REQUIREMENT:
Find each line in the entries below that contains the string "įmonė" and copy it out in full. Case counts.
┏━━
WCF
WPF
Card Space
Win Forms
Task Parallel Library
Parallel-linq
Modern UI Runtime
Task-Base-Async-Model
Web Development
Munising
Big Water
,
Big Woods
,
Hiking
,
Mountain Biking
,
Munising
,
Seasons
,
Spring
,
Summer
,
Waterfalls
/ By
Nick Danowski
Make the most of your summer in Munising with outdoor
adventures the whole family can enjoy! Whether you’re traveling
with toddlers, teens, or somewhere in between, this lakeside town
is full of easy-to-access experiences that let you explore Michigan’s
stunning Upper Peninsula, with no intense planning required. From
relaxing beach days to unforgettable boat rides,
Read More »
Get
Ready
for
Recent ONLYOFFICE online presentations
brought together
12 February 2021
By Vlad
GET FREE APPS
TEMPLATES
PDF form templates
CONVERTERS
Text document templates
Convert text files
┗━━
┏━━
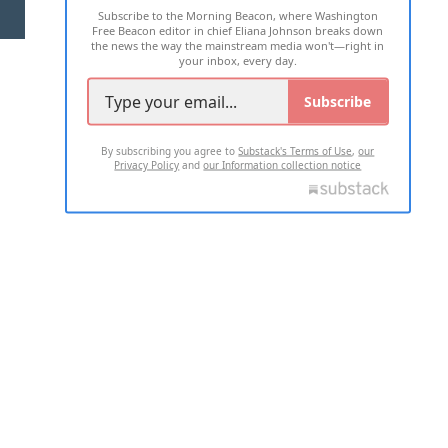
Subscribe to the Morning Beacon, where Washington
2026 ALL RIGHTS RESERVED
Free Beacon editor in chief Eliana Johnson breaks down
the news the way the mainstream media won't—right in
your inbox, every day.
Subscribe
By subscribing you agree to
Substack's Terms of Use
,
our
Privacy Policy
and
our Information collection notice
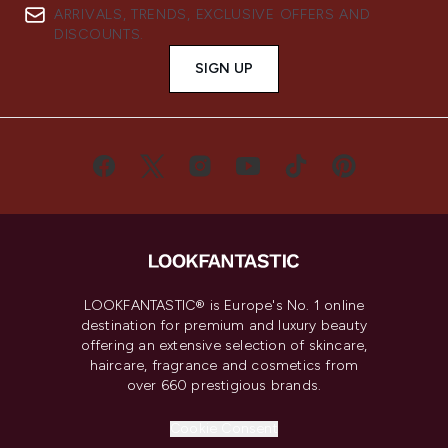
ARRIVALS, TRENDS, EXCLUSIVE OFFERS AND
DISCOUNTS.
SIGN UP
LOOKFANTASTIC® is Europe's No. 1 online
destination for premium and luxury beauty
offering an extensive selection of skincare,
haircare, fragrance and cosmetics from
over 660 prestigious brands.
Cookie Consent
┗━━
┏━━
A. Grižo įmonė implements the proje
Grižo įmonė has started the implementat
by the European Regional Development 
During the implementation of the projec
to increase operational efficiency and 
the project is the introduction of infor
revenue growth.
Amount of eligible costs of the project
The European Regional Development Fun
┗━━
ANSWER SECTION:
A. Grižo įmonė implements the proje
Grižo įmonė has started the implementat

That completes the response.